_What to do_. Reproduce the material below line by line, beginning with its first line and ending with the line that contains "<source format=gts>"; leave out pictures.

_Records for this exercise_.

Content starts

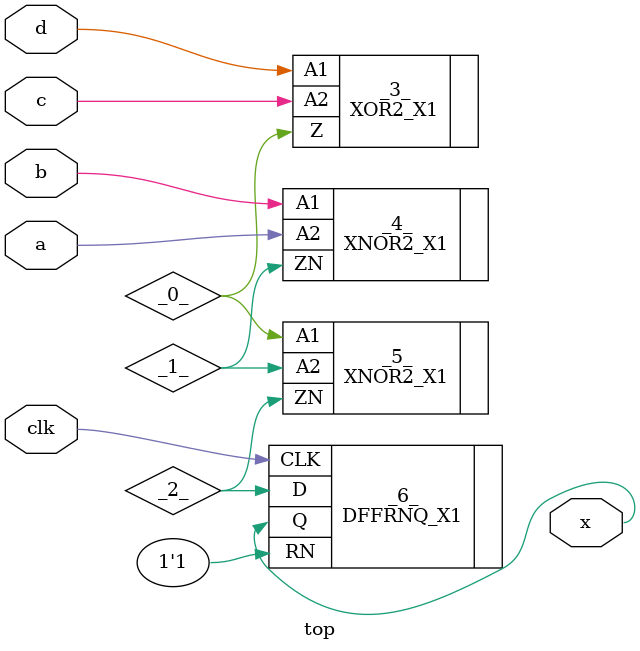
<source format=v>
/* Generated by Yosys 0.11+10 (git sha1 4871d8f19, clang 6.0.0-1ubuntu2 -fPIC -Os) */

module top(clk, a, b, c, d, x);
  wire _0_;
  wire _1_;
  wire _2_;
  input a;
  input b;
  input c;
  input clk;
  input d;
  output x;
  XOR2_X1 _3_ (
    .A1(d),
    .A2(c),
    .Z(_0_)
  );
  XNOR2_X1 _4_ (
    .A1(b),
    .A2(a),
    .ZN(_1_)
  );
  XNOR2_X1 _5_ (
    .A1(_0_),
    .A2(_1_),
    .ZN(_2_)
  );
  DFFRNQ_X1 _6_ (
    .CLK(clk),
    .D(_2_),
    .Q(x),
    .RN(1'b1)
  );
endmodule

</source>
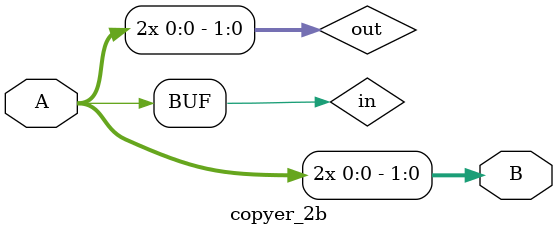
<source format=v>


module copyer_2b(
	A,
	B
);


input wire	[0:0] A;
output wire	[1:0] B;

wire	[0:0] in;
wire	[1:0] out;




assign	out[1] = in;


assign	out[0] = in;


assign	B = out;
assign	in = A;

endmodule

</source>
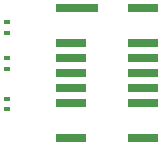
<source format=gbr>
G04 #@! TF.FileFunction,Paste,Top*
%FSLAX46Y46*%
G04 Gerber Fmt 4.6, Leading zero omitted, Abs format (unit mm)*
G04 Created by KiCad (PCBNEW 4.0.7-e2-6376~58~ubuntu16.04.1) date Wed Aug  1 22:41:23 2018*
%MOMM*%
%LPD*%
G01*
G04 APERTURE LIST*
%ADD10C,0.100000*%
%ADD11R,0.600000X0.400000*%
%ADD12R,3.600000X0.800000*%
%ADD13R,2.600000X0.700000*%
%ADD14R,2.600000X0.800000*%
G04 APERTURE END LIST*
D10*
D11*
X153450000Y-100375000D03*
X153450000Y-101275000D03*
X153450000Y-96950000D03*
X153450000Y-97850000D03*
X153450000Y-93875000D03*
X153450000Y-94775000D03*
D12*
X159325000Y-92675000D03*
D13*
X158825000Y-98175000D03*
X158825000Y-99445000D03*
X158825000Y-100715000D03*
X158825000Y-96905000D03*
X158825000Y-95635000D03*
X164925000Y-95635000D03*
X164925000Y-100715000D03*
X164925000Y-99445000D03*
X164925000Y-98175000D03*
X164925000Y-96905000D03*
D14*
X164925000Y-92675000D03*
X164925000Y-103675000D03*
X158825000Y-103675000D03*
M02*

</source>
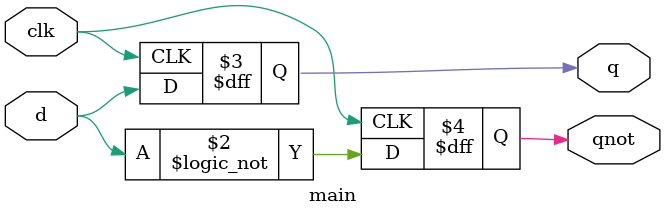
<source format=v>
/* dff.v
   Implementation of a simple D Flip Flop
*/

module main(d, clk, q, qnot);
input d, clk;
output q, qnot;

reg q, qnot;

always@(posedge clk)
begin
q <= d;
qnot <= !d;
end

endmodule

</source>
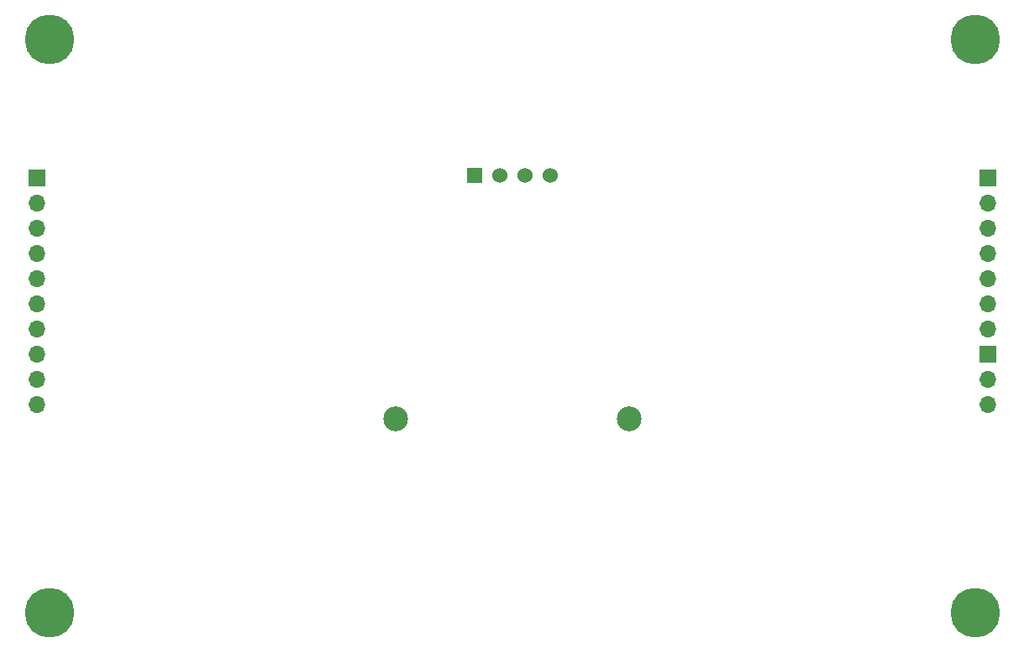
<source format=gts>
G04 #@! TF.GenerationSoftware,KiCad,Pcbnew,(5.1.8)-1*
G04 #@! TF.CreationDate,2021-01-16T01:02:15+01:00*
G04 #@! TF.ProjectId,8bitWave Faceplate A2,38626974-5761-4766-9520-46616365706c,rev?*
G04 #@! TF.SameCoordinates,Original*
G04 #@! TF.FileFunction,Soldermask,Top*
G04 #@! TF.FilePolarity,Negative*
%FSLAX46Y46*%
G04 Gerber Fmt 4.6, Leading zero omitted, Abs format (unit mm)*
G04 Created by KiCad (PCBNEW (5.1.8)-1) date 2021-01-16 01:02:15*
%MOMM*%
%LPD*%
G01*
G04 APERTURE LIST*
%ADD10O,1.700000X1.700000*%
%ADD11R,1.700000X1.700000*%
%ADD12C,2.500000*%
%ADD13R,1.524000X1.524000*%
%ADD14C,1.524000*%
%ADD15C,5.000000*%
G04 APERTURE END LIST*
D10*
X72390000Y-118110000D03*
X72390000Y-115570000D03*
X72390000Y-113030000D03*
X72390000Y-110490000D03*
X72390000Y-107950000D03*
X72390000Y-105410000D03*
X72390000Y-102870000D03*
X72390000Y-100330000D03*
X72390000Y-97790000D03*
D11*
X72390000Y-95250000D03*
D12*
X132085000Y-119500000D03*
X108585000Y-119500000D03*
D13*
X116525000Y-95000000D03*
D14*
X119065000Y-95000000D03*
X121605000Y-95000000D03*
X124145000Y-95000000D03*
D11*
X168275000Y-95250000D03*
D10*
X168275000Y-97790000D03*
X168275000Y-100330000D03*
X168275000Y-102870000D03*
X168275000Y-105410000D03*
X168275000Y-107950000D03*
X168275000Y-110490000D03*
D15*
X73660000Y-139065000D03*
X167005000Y-139065000D03*
X167005000Y-81280000D03*
X73660000Y-81280000D03*
D11*
X168275000Y-113030000D03*
D10*
X168275000Y-115570000D03*
X168275000Y-118110000D03*
M02*

</source>
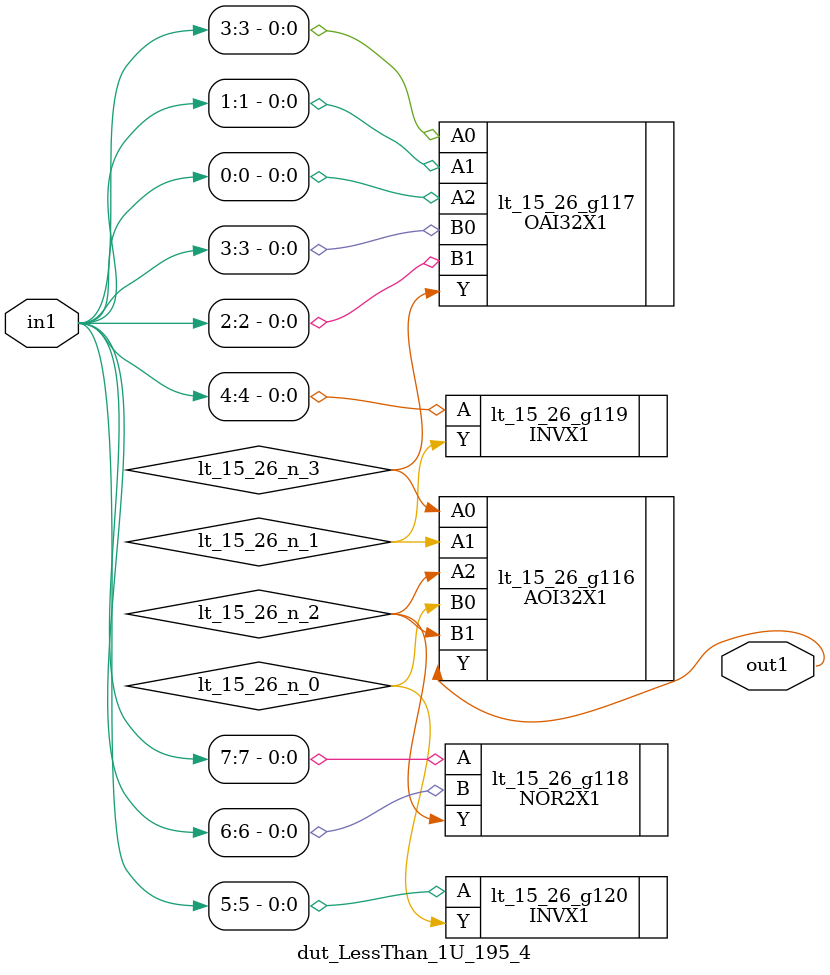
<source format=v>
`timescale 1ps / 1ps


module dut_LessThan_1U_195_4(in1, out1);
  input [7:0] in1;
  output out1;
  wire [7:0] in1;
  wire out1;
  wire lt_15_26_n_0, lt_15_26_n_1, lt_15_26_n_2, lt_15_26_n_3;
  AOI32X1 lt_15_26_g116(.A0 (lt_15_26_n_3), .A1 (lt_15_26_n_1), .A2
       (lt_15_26_n_2), .B0 (lt_15_26_n_0), .B1 (lt_15_26_n_2), .Y
       (out1));
  OAI32X1 lt_15_26_g117(.A0 (in1[3]), .A1 (in1[1]), .A2 (in1[0]), .B0
       (in1[3]), .B1 (in1[2]), .Y (lt_15_26_n_3));
  NOR2X1 lt_15_26_g118(.A (in1[7]), .B (in1[6]), .Y (lt_15_26_n_2));
  INVX1 lt_15_26_g119(.A (in1[4]), .Y (lt_15_26_n_1));
  INVX1 lt_15_26_g120(.A (in1[5]), .Y (lt_15_26_n_0));
endmodule



</source>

Content ends

_Answer for the task_.
<source format=v>
/* Generated by Yosys 0.11+10 (git sha1 4871d8f19, clang 6.0.0-1ubuntu2 -fPIC -Os) */

module top(clk, a, b, c, d, x);
  wire _0_;
  wire _1_;
  wire _2_;
  input a;
  input b;
  input c;
  input clk;
  input d;
  output x;
  XOR2_X1 _3_ (
    .A1(d),
    .A2(c),
    .Z(_0_)
  );
  XNOR2_X1 _4_ (
    .A1(b),
    .A2(a),
    .ZN(_1_)
  );
  XNOR2_X1 _5_ (
    .A1(_0_),
    .A2(_1_),
    .ZN(_2_)
  );
  DFFRNQ_X1 _6_ (
    .CLK(clk),
    .D(_2_),
    .Q(x),
    .RN(1'b1)
  );
endmodule

</source>
<source format=v>


module copyer_2b(
	A,
	B
);


input wire	[0:0] A;
output wire	[1:0] B;

wire	[0:0] in;
wire	[1:0] out;




assign	out[1] = in;


assign	out[0] = in;


assign	B = out;
assign	in = A;

endmodule

</source>
<source format=gbr>
G04 #@! TF.FileFunction,Paste,Top*
%FSLAX46Y46*%
G04 Gerber Fmt 4.6, Leading zero omitted, Abs format (unit mm)*
G04 Created by KiCad (PCBNEW 4.0.7-e2-6376~58~ubuntu16.04.1) date Wed Aug  1 22:41:23 2018*
%MOMM*%
%LPD*%
G01*
G04 APERTURE LIST*
%ADD10C,0.100000*%
%ADD11R,0.600000X0.400000*%
%ADD12R,3.600000X0.800000*%
%ADD13R,2.600000X0.700000*%
%ADD14R,2.600000X0.800000*%
G04 APERTURE END LIST*
D10*
D11*
X153450000Y-100375000D03*
X153450000Y-101275000D03*
X153450000Y-96950000D03*
X153450000Y-97850000D03*
X153450000Y-93875000D03*
X153450000Y-94775000D03*
D12*
X159325000Y-92675000D03*
D13*
X158825000Y-98175000D03*
X158825000Y-99445000D03*
X158825000Y-100715000D03*
X158825000Y-96905000D03*
X158825000Y-95635000D03*
X164925000Y-95635000D03*
X164925000Y-100715000D03*
X164925000Y-99445000D03*
X164925000Y-98175000D03*
X164925000Y-96905000D03*
D14*
X164925000Y-92675000D03*
X164925000Y-103675000D03*
X158825000Y-103675000D03*
M02*

</source>
<source format=v>
/* dff.v
   Implementation of a simple D Flip Flop
*/

module main(d, clk, q, qnot);
input d, clk;
output q, qnot;

reg q, qnot;

always@(posedge clk)
begin
q <= d;
qnot <= !d;
end

endmodule

</source>
<source format=gts>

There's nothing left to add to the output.